It is not a theory.
A “small option” is rarely just a checkbox. Every sandbox option has to be wired into game prefs, UI, save data, multiplayer sync, server config, edge cases, testing, and future compatibility. That is exactly how minor-looking systems become long-term maintenance problems.
Rarely? I would say it is the other way round: The majority of the new sandbox options is not a new feature as well and needed only xml changes to work. And xml does need neither multiplayer sync (because it gets already synced no matter how new it is) nor a server config. It surely needs UI changes and testing, but I'll bet that whoever does UI and definitely wohever does testing is not the guy who is in charge of the networking code.
Examples: Almost all the loot abundancy options in "Resources", "temperature survival", "crafting max quality", ...
From the rest a lot of options seem to manipulate data that was probably already availabe as variables in the code and needed only some code to expose that variable into xml so they can be manipulated from there. Again not something that needs multiplayer code or the network guys in my estimation.

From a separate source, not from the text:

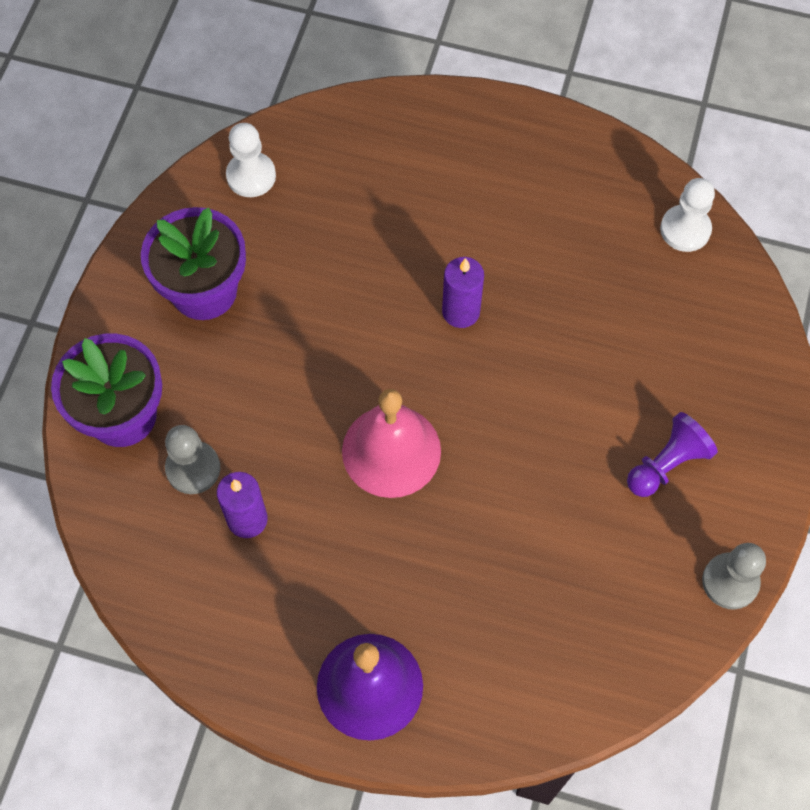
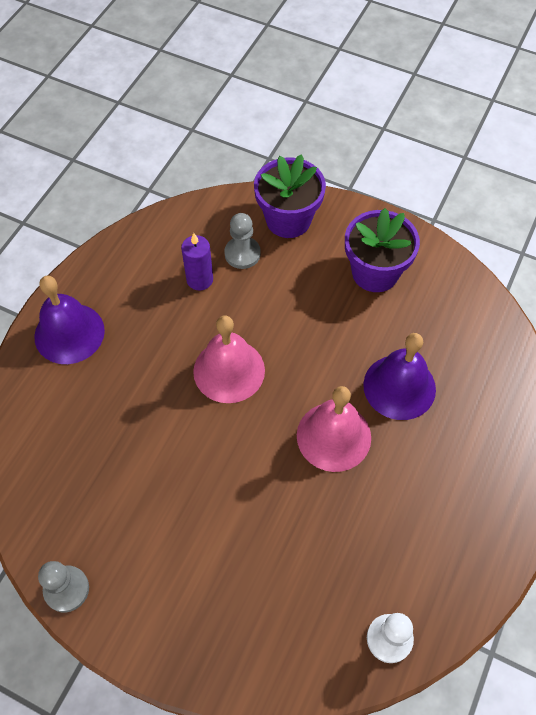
camera: 100 degrees right, 5 degrees down
(251, 176) = (470, 311): white pawn -> none
(377, 246) = (399, 387): none -> purple bell
(461, 312) = (333, 436): purple candle -> pink bell
(667, 464) = (173, 564): purple pawn -> none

Examples: "Vehicle Self Damage", "Electrical Output",
A few options actually seem to add new functionality and those could actually have needed the same guys you want for bugfixing your network code.

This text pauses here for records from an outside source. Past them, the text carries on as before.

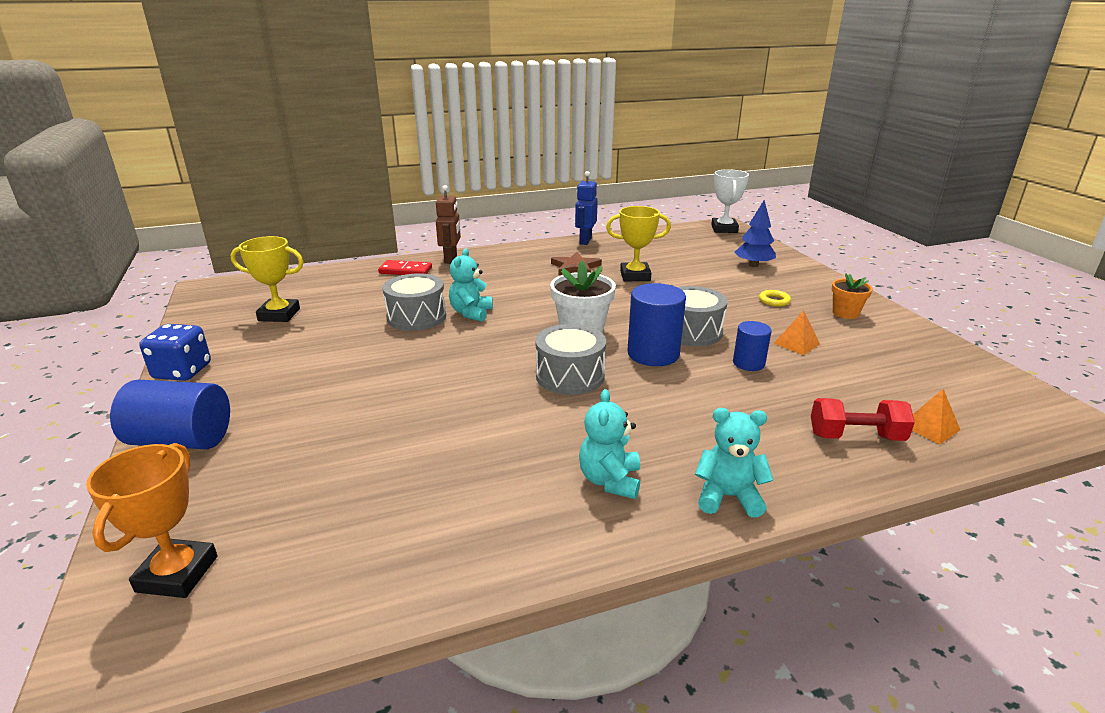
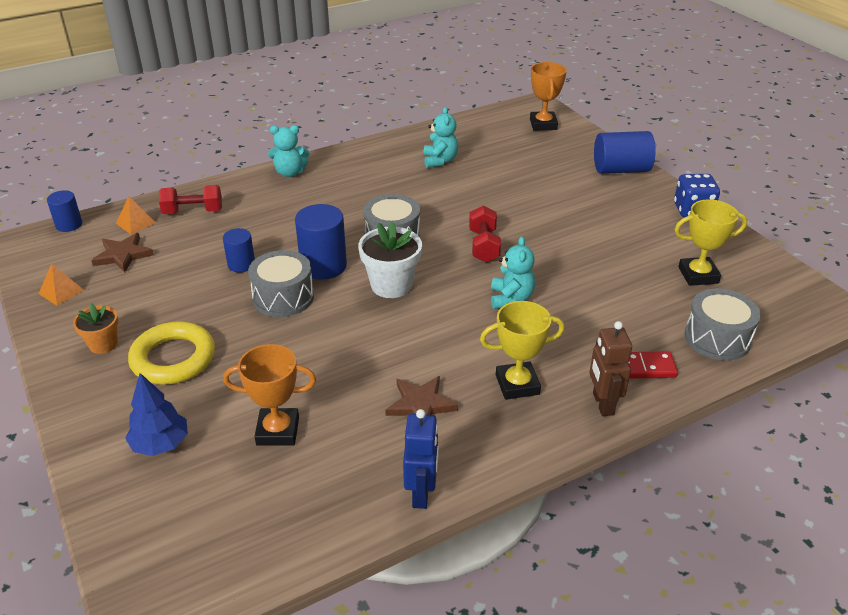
camera: 170 degrees right, 10 degrees up
(416, 317) = (562, 287): grey drum -> grey drum (717, 338)
(467, 357) = (483, 246): none -> red dumbbell
(610, 480) = (355, 174): turquoise teddy bear -> turquoise teddy bear (440, 161)
(635, 276) = (337, 392): yellow trophy -> yellow trophy (517, 384)
(675, 264) = (278, 431): none -> orange trophy
(724, 229) = (156, 588): white trophy -> none
(774, 301) = (173, 358): yellow ring -> yellow ring, size x2.31
(796, 343) = (185, 292): orange pyramid -> orange pyramid (61, 291)
(904, 386) = (123, 255): none -> brown star
(1030, 434) = (69, 225): none -> blue cylinder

Examples: "Smelter type", "Tiny Zombies" "Workstations in the Wild"
The "jar" situation is the clearest example. Something that sounds simple on the surface ended up costing TFP a major amount of development time and effectively set them back an entire alpha cycle. That is the kind of thing I am talking about.

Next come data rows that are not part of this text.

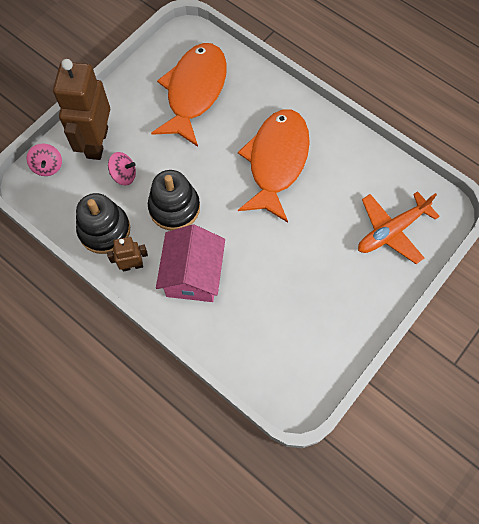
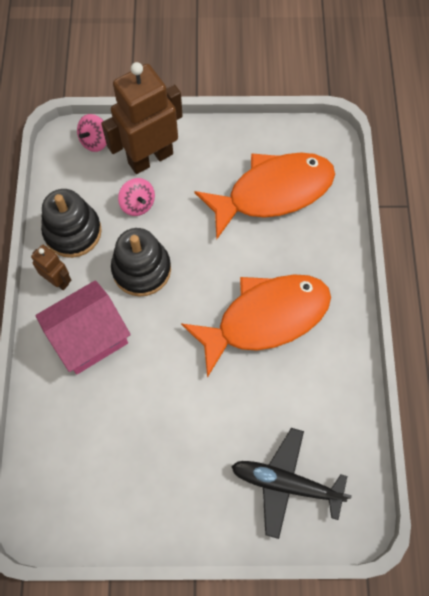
camera: 50 degrees right, 0 degrees up
(391, 231) = (285, 483): orange plane -> black plane

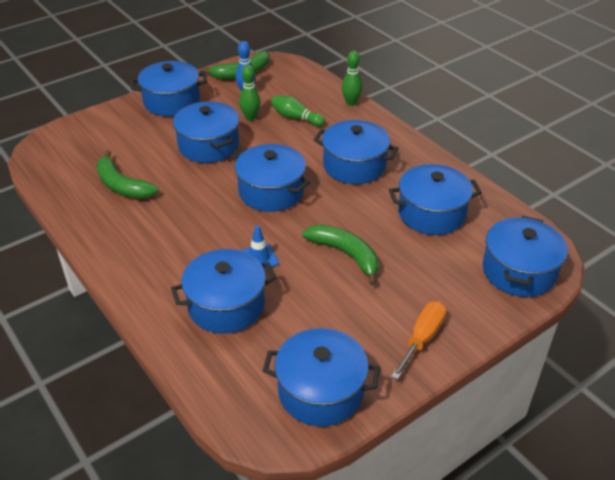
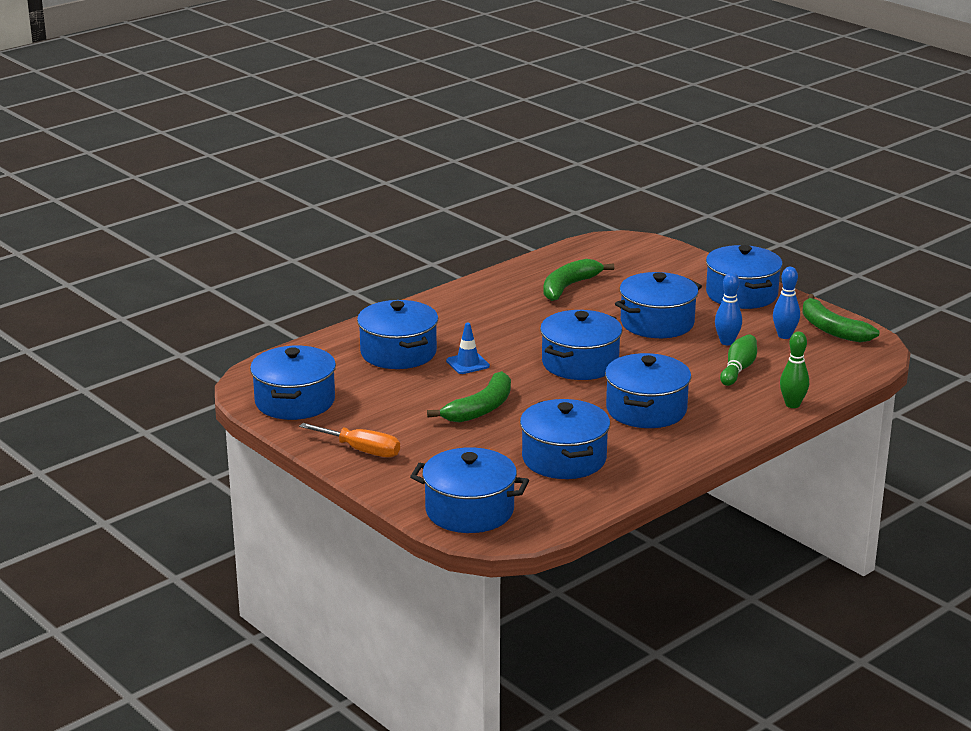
camera: 85 degrees right, 15 degrees down
(250, 117) = (727, 342): green bowling pin -> blue bowling pin

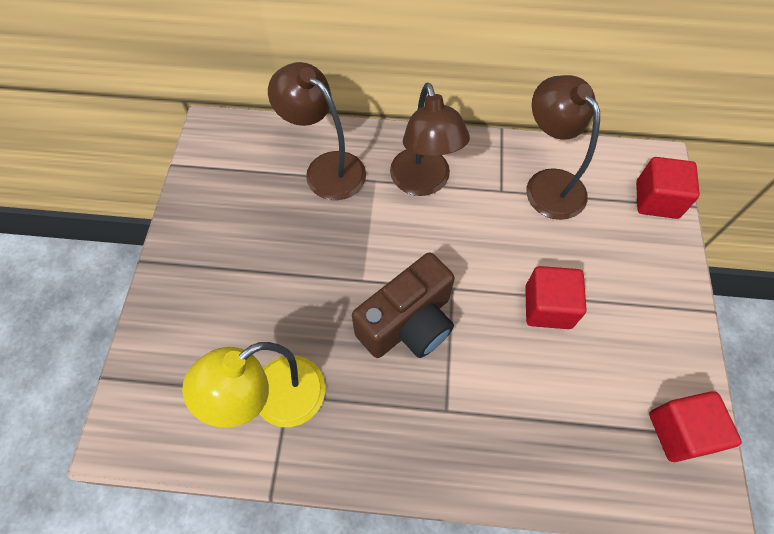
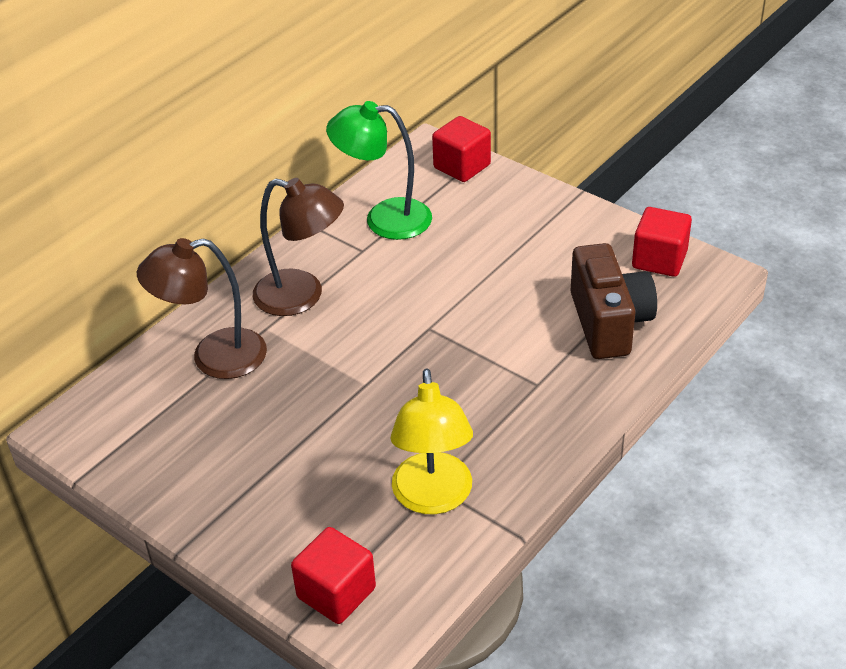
camera: 55 degrees left, 20 degrees down
(408, 323) = (437, 372): brown camera -> brown camera (609, 322)
(548, 184) = (384, 219): brown lamp -> green lamp
(548, 307) = (499, 278): red cube -> red cube (336, 593)

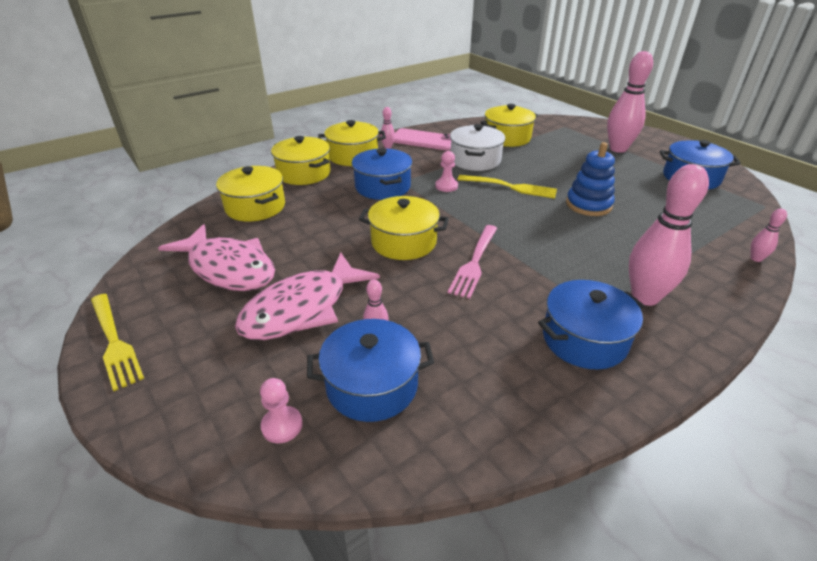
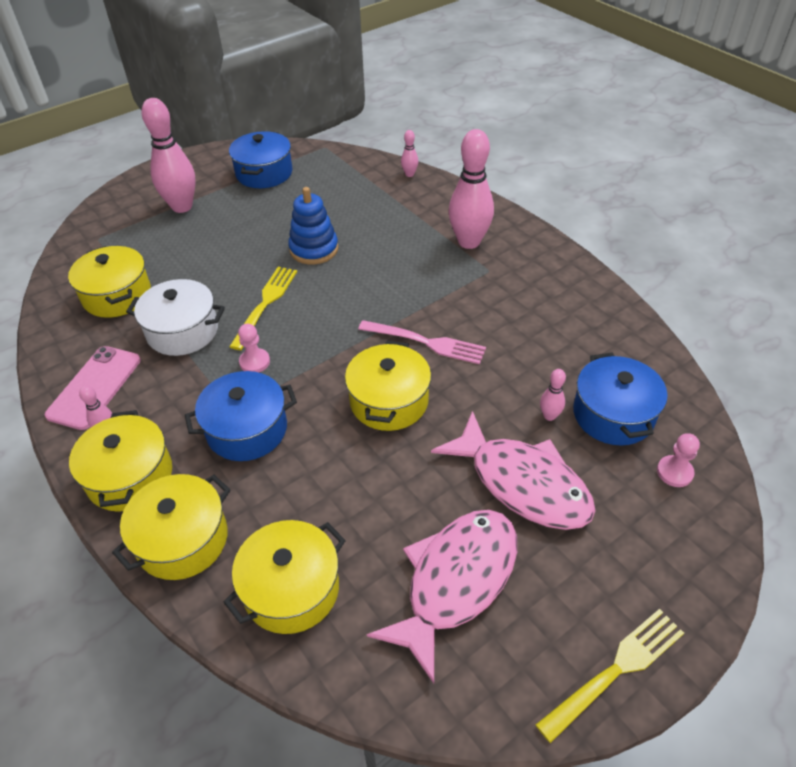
camera: 90 degrees left, 10 degrees up
(584, 339) = (528, 283): blue pot -> none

But the jars were actually a minor new feature (not only an option) among many other features that came with V2.5. And we don't know how much time they cost because there were lots of other changes as well in that update.
I am not saying player requests are bad. I am saying the timing matters. When core systems are still throwing serious issues, adding more toggles and special-case sandbox options increases the test matrix and creates more places for things to break.
So no, I am not suggesting TFP is “forced” by votes like a congress seat count. I am saying that every added option has engineering cost, QA cost, support cost, and regression risk. My concern is that the current focus should stay on stabilizing the core systems before expanding the sandbox menu further.
And like Syphon583 said asking users about options doesn't necessarily mean they'll add more options but that they can add those options that were asked for the most. Like congress, the seat number remains the same, but more voters show a more accurate picture of what the public wants.